Manulife Hong Kong stars as Canada-based parent’s profits grow
Manulife’s Hong Kong business was the star performer in the Canadian insurance giant’s third quarter results, published today, posting a 35% rise in its annualised premium equivalent (APE) sales in the nine months to the end of September.
The parent company, Manulife Financial Corp, also posted solid results in the quarter, and cited its Asian business as a key reason for its growth.
In the three months to the end of September, Manulife Hong Kong saw APE sales of HK$935m, up 20% from the same quarter in 2015, while year-to-date APE sales hit HK$2.7bn, a 35% rise oover the same period a year before.
Quarterly premiums and deposits of HK$11.3bn, are up 12% from the third quarter of 2015 and year-to-date premiums and deposits of HK$31.3bn, up 8% compared with the first nine months of 2015.
Wealth and asset management across the same periods saw gross flows of HK$5.3bn, up 4% and year-to-date wealth and asset management gross flows of HK$14.4bn, down 3%, compared with the first nine months of 2015.
Quarterly new business value of HK$487m was down 12% from the same quarter of 2015, but year-to-date NBV of HK$1,396m, was up 2% compared with the first nine months of 2015.
‘Expanded agency force’
Guy Mills, chief executive of Manulife (International), said that the strong growth in APE sales in Manulife’s Hong Kong business in the most recent quarter came through an expanded regional agency force, which now consists of some 6,657 agents, at the same time as higher sales from brokers and bank partners were being realised.

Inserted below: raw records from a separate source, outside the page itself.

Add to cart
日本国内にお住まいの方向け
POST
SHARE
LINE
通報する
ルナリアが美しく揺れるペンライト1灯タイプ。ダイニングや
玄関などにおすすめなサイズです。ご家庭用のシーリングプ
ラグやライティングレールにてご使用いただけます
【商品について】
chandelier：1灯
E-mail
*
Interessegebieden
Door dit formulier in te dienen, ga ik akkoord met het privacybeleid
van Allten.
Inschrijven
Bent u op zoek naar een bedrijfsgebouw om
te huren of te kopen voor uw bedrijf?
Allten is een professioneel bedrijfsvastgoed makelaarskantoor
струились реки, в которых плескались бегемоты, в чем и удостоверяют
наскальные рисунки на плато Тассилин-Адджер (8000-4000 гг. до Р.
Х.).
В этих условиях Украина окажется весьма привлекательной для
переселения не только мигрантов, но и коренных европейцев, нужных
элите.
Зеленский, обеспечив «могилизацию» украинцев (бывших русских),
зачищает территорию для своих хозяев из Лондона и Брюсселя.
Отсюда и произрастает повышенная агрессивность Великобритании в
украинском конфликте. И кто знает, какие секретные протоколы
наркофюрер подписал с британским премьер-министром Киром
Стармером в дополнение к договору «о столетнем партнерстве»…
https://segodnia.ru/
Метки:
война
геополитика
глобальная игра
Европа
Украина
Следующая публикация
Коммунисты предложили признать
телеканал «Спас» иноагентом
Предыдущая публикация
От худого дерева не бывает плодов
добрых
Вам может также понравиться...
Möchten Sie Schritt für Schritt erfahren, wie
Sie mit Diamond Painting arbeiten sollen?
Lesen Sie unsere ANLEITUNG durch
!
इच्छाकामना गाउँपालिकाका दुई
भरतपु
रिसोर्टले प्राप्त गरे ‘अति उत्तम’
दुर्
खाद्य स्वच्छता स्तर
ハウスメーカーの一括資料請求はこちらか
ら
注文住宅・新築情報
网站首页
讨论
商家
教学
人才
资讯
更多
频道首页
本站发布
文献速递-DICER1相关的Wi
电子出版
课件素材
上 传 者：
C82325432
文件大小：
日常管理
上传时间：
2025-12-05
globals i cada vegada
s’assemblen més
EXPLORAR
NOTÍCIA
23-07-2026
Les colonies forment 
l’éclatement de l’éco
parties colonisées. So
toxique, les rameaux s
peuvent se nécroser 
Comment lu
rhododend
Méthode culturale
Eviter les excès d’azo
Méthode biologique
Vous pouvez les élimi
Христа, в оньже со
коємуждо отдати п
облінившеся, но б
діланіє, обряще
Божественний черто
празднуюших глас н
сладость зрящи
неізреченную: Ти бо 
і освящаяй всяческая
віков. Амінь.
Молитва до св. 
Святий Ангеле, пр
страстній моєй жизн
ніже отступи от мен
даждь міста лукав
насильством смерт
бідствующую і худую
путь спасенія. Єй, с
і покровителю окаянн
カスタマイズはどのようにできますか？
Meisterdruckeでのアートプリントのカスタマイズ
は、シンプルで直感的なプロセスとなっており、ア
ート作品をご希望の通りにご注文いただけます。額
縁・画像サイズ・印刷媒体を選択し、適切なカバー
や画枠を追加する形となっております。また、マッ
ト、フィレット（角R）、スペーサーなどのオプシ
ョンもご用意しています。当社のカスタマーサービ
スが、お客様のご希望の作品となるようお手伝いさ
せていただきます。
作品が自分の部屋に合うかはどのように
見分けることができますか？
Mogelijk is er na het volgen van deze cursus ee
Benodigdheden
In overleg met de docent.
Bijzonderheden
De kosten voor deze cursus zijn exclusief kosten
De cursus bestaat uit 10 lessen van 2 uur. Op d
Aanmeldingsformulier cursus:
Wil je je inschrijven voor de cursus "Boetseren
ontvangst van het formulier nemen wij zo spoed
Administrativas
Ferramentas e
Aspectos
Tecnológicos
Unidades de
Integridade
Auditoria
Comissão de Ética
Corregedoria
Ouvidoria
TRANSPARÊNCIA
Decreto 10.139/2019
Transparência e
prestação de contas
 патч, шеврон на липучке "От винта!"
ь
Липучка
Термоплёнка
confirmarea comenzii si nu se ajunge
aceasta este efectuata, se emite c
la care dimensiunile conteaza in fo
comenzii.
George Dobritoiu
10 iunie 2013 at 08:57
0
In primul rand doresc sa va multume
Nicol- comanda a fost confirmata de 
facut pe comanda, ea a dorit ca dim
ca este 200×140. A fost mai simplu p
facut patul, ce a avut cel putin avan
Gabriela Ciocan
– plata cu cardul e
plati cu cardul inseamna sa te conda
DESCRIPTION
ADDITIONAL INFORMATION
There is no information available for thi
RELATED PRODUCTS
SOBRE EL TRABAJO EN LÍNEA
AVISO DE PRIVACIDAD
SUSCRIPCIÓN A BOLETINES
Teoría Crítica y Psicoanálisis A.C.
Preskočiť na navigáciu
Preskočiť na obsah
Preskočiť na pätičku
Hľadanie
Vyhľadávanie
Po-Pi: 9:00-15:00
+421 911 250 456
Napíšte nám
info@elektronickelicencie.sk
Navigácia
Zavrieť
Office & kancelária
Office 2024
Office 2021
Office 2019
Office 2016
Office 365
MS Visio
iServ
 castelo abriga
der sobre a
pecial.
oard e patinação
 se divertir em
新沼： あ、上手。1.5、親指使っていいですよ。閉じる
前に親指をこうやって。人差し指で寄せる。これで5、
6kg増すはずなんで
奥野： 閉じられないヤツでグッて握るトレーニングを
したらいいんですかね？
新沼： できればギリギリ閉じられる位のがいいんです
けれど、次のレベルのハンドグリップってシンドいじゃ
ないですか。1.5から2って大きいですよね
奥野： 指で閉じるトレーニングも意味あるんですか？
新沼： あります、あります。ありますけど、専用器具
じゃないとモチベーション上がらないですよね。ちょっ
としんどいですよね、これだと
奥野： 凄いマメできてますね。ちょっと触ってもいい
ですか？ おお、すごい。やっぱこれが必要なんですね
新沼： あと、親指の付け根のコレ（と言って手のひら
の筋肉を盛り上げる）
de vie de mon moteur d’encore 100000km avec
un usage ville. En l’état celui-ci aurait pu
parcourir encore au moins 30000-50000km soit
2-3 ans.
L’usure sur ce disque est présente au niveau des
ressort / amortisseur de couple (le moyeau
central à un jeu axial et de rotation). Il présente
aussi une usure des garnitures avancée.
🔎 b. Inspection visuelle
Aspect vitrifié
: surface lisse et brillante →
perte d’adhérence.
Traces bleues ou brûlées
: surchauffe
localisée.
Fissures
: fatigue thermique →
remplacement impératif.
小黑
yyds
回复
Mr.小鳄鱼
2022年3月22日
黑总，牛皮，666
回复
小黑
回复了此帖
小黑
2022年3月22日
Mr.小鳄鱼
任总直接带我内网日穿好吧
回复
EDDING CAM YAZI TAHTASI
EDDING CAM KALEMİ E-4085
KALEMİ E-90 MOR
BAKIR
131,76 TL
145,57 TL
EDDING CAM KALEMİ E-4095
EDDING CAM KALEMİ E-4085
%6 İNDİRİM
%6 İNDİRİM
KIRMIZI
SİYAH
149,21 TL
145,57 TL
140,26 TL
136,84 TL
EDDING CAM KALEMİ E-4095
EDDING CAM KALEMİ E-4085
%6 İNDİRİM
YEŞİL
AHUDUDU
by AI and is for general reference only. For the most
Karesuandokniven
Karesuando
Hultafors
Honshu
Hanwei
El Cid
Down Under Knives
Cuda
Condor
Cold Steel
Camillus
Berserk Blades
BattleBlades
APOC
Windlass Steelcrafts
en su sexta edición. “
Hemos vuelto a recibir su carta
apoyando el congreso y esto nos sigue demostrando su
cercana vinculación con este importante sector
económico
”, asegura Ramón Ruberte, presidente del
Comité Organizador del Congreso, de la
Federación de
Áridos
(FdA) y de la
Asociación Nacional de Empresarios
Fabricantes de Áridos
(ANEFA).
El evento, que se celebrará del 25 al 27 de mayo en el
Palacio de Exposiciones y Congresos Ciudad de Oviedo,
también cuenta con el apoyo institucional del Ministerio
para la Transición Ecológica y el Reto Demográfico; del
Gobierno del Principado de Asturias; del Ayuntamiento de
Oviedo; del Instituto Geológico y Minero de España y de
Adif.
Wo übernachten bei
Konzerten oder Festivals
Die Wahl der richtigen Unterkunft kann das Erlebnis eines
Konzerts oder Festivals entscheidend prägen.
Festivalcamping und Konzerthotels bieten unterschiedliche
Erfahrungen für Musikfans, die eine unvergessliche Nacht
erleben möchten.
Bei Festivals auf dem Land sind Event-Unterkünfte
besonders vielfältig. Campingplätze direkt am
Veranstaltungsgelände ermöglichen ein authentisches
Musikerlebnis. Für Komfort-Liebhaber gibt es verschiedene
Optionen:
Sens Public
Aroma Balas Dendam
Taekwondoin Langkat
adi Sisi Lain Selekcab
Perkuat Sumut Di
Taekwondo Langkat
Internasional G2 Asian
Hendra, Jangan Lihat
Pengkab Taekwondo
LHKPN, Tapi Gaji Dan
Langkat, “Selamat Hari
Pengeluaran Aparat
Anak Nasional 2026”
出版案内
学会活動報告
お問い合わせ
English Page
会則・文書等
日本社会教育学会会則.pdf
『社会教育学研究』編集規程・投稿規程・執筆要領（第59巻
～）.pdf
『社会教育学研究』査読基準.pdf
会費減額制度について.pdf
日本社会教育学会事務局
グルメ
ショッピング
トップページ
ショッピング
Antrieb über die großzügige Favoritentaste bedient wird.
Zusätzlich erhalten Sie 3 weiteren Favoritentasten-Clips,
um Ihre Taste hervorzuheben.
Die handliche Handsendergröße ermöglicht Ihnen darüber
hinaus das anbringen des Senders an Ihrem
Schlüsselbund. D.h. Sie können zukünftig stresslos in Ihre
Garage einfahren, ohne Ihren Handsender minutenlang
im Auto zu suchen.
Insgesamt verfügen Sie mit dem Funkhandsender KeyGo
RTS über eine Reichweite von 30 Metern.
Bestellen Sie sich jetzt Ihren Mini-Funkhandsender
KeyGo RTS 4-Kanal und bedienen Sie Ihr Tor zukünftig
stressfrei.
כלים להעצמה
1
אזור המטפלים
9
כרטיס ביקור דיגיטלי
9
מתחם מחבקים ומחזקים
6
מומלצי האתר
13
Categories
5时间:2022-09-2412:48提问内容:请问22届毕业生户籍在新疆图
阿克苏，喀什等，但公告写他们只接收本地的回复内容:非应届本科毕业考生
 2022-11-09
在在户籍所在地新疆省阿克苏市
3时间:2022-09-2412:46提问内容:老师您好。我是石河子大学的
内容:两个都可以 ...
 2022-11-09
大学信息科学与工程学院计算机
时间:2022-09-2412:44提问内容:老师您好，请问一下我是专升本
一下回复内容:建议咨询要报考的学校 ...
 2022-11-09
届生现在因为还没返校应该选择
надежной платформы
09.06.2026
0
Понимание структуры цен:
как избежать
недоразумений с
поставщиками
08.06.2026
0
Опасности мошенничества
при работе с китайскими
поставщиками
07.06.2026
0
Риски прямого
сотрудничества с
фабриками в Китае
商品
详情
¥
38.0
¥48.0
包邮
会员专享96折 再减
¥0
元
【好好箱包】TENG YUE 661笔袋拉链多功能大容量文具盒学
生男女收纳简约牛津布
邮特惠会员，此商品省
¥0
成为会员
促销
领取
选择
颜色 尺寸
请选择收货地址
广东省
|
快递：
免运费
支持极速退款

“In addition to launching innovative products, we have also expanded our product offerings through an exclusive general insurance distribution partnership, as reported, with QBE Hongkong & Shanghai Insurance Limited since August this year,” Mills added.
From its Toronto base, Manulife Financial also reported that net income attributed to shareholders of US$1.117bn for the third quarter.
Donald Guloien, president and chief executive, said: “We delivered strong core earnings this quarter thanks to improved results across our operations which, combined with favourable markets and excellent returns from our investment portfolio, led to an increase in net income to above US$1bn.”
“While we are pleased with these results, we continue to operate in a difficult macroeconomic environment and we remain focused on optimizing the performance of all of our businesses and on growing aggressively those which deliver the highest returns.
‘Strong growth in Asia’
“This quarter, we once again delivered strong growth in Asia and generated positive net flows in our wealth and asset management businesses around the world,” added Guloien.
The firm added that at the beginning of this month it began a 15-year Mandatory Provident Fund partnership with Standard Chartered Bank in Hong Kong, and closed on a related acquisition.